“Aral System” is a public service for monitoring the Aral Sea’s decline and for early warning about dust storms across the whole Aral region. It covers 10 settlements in the three coastal countries and the exposed seabed: Uzbekistan, Kazakhstan, Turkmenistan. Two rivers with different fates feed the sea: the Amu Darya feeds the Greater (Southern) Aral, which keeps drying up, while the Syr Darya feeds the Lesser (Northern) Aral, restored by the Kokaral Dam. The rivers themselves rise in the upper basin, in the mountains of Tajikistan and Kyrgyzstan. The system combines open satellite and model data, ML forecasts (PM10, mirror area, anomalies) and an analytical LLM summary with a deterministic fallback.
- Open data
- In-house ML models
- AI interpretation
Disclaimer. This is a demonstration project, not an official warning system. Data comes from open model sources and may differ from ground measurements. For safety decisions, rely on your official hydrometeorology and civil-protection services.
| Data | Source | Note |
|---|---|---|
| PM10 / PM2.5 / dust / AOD | Open-Meteo Air Quality API (CAMS) | 10 / 31 days |
| Wind, temperature, humidity, precipitation, soil moisture | Open-Meteo Forecast API | — |
| Amu Darya & Syr Darya discharge (m³/s) | Open-Meteo Flood API (GloFAS) | Амударья · у Нукуса · Сырдарья · у Казалинска |
| Climate projection to 2050 | Open-Meteo Climate API (CMIP6) | MRI_AGCM3_2_S |
| Sea mirror area 2005–2018 | Landsat · open-data-kazakhstan | Open dataset |
| Coastlines and contours | Natural Earth | Vector contours |
- PM10 statuses. Thresholds: watch from 55, warning from 155, emergency from 355 µg/m³. A feed event is created automatically on ingest — from the “warning” status.
- ML PM10 forecast. A short-term model on hourly air-quality history with a confidence band; anomalies — outlier detection (Isolation Forest) on the same history.

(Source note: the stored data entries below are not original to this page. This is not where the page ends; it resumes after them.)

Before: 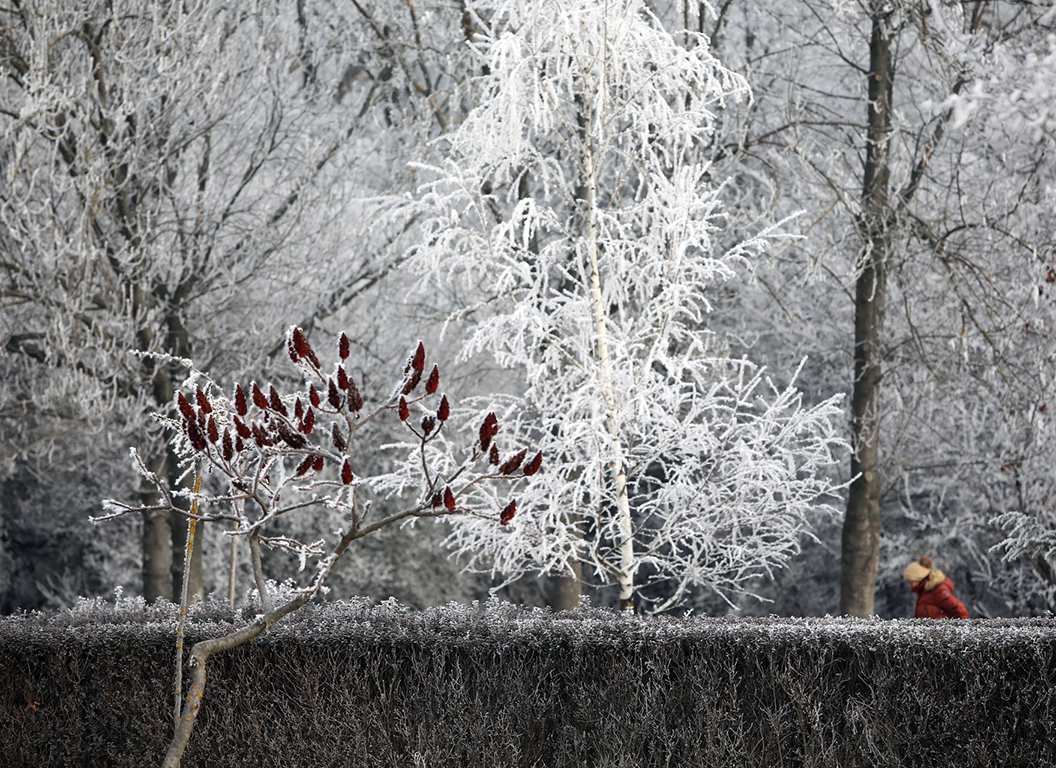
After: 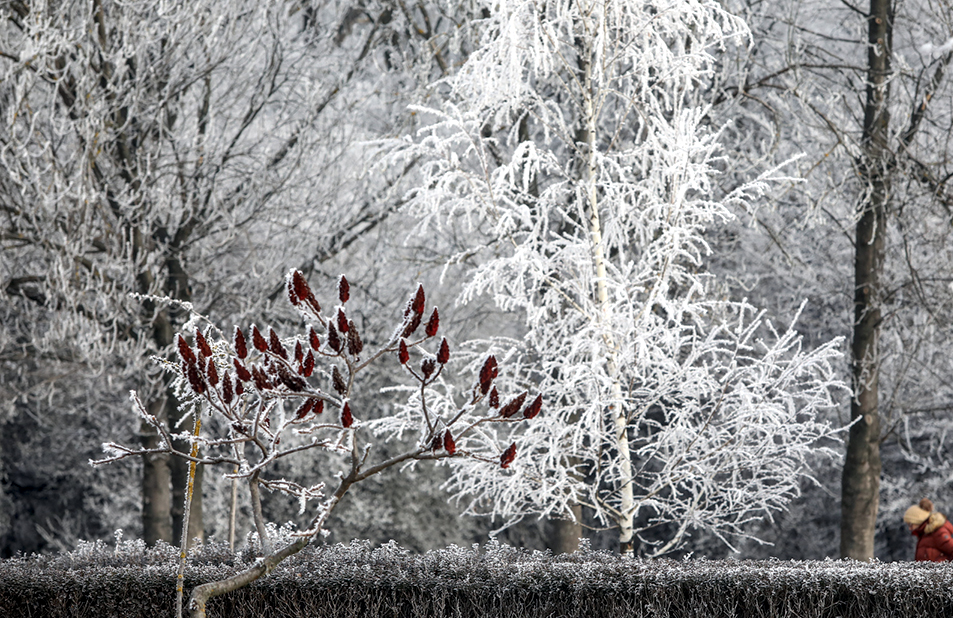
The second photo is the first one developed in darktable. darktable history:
crop: top 7.49%, right 9.717%, bottom 11.943%
local contrast: detail 130%
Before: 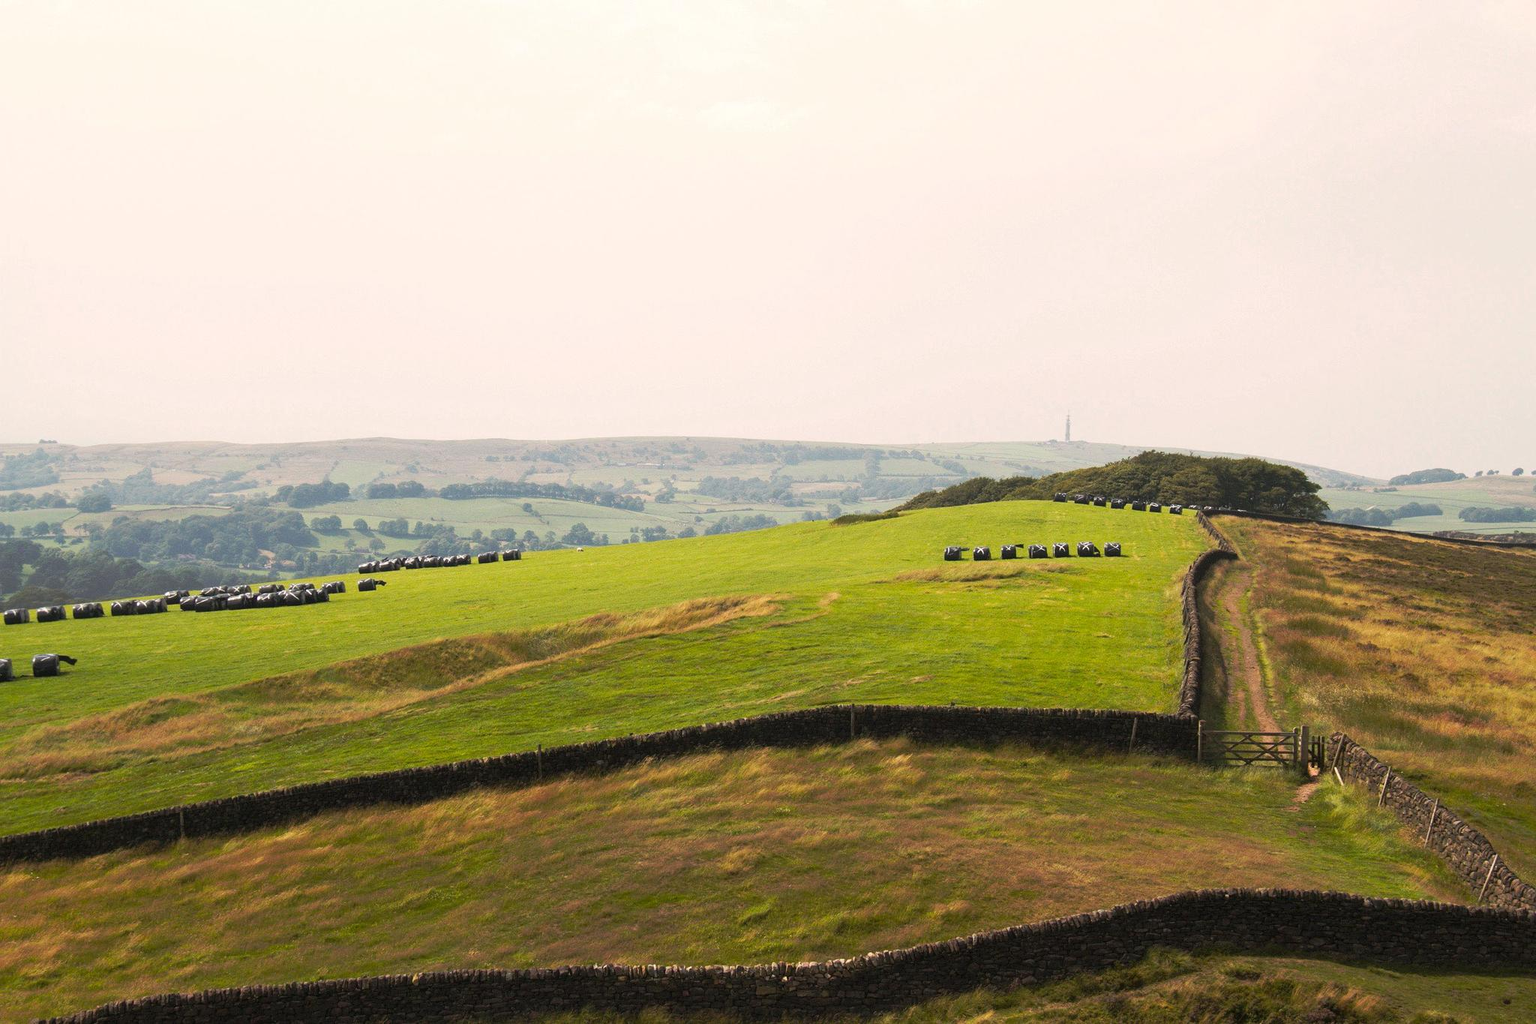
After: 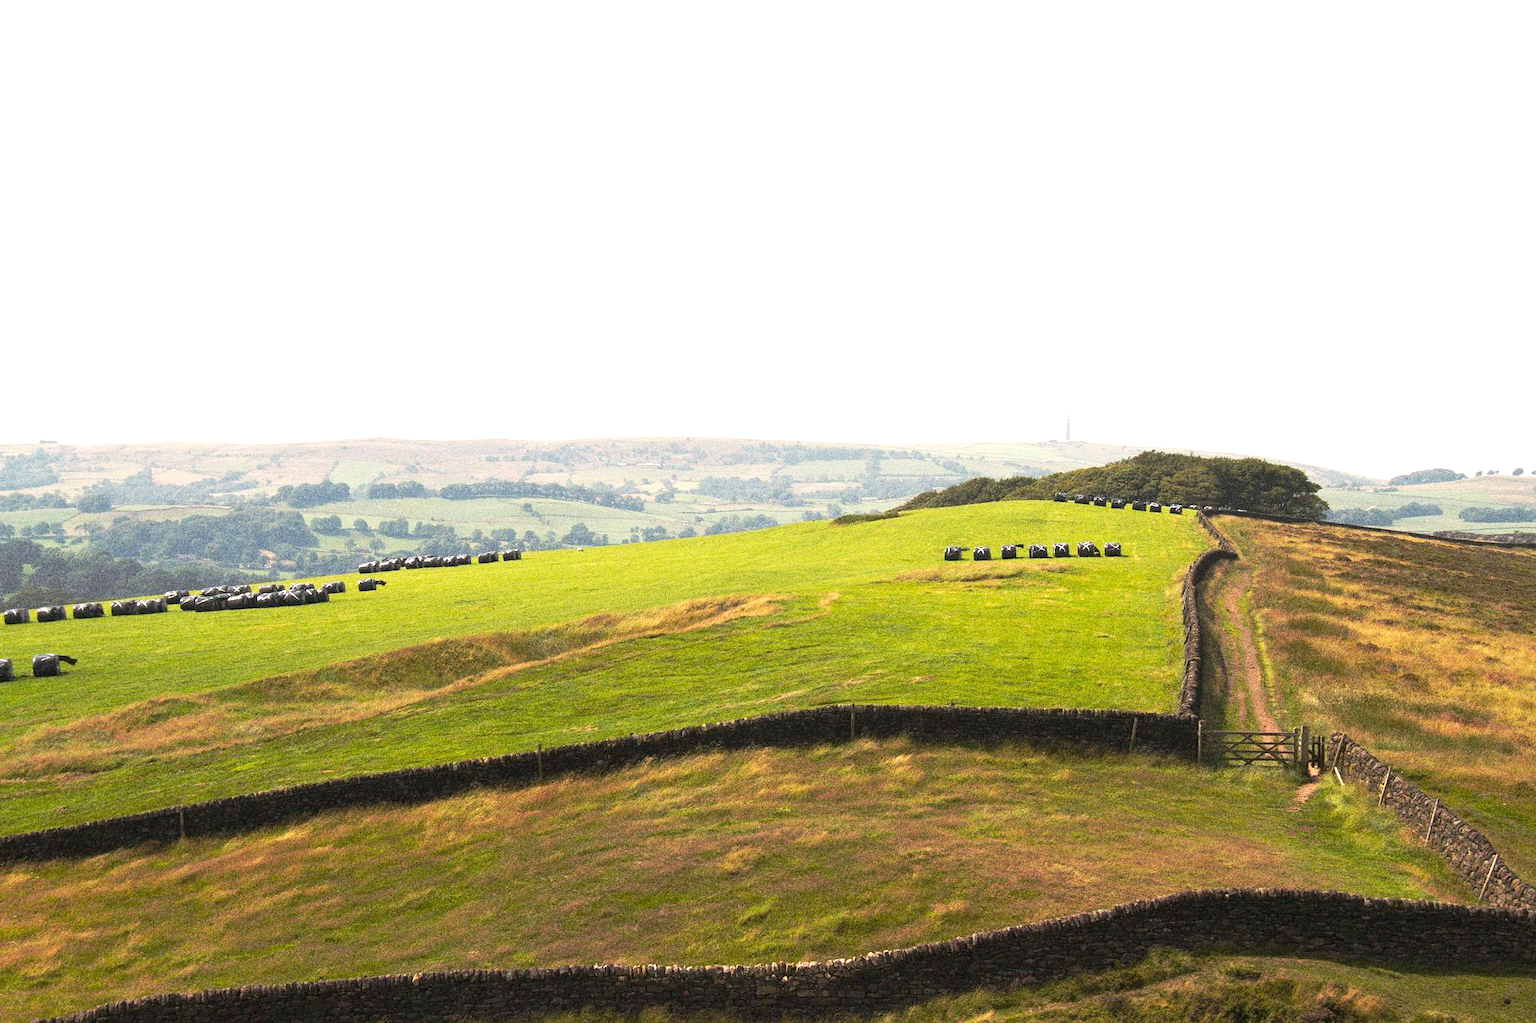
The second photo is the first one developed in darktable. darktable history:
exposure: exposure 0.6 EV, compensate highlight preservation false
grain: coarseness 10.62 ISO, strength 55.56%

- Sea area. History from Landsat, projection to 2030 — a regression with an uncertainty band; the map contour is an illustrative interpolation between reference geometries.
- Dust risk. Topsoil moisture of the exposed seabed below 0.08 m³/m³ counts as a “dry seabed” — in strong wind the risk of salt-dust uplift is elevated.
- Discharge → area. The link between river inflow and sea area is shown as a risk factor (narrative), not a hydrological calculation: Amu Darya → Greater Aral (decline), Syr Darya → Lesser Aral (recovery via the Kokaral Dam).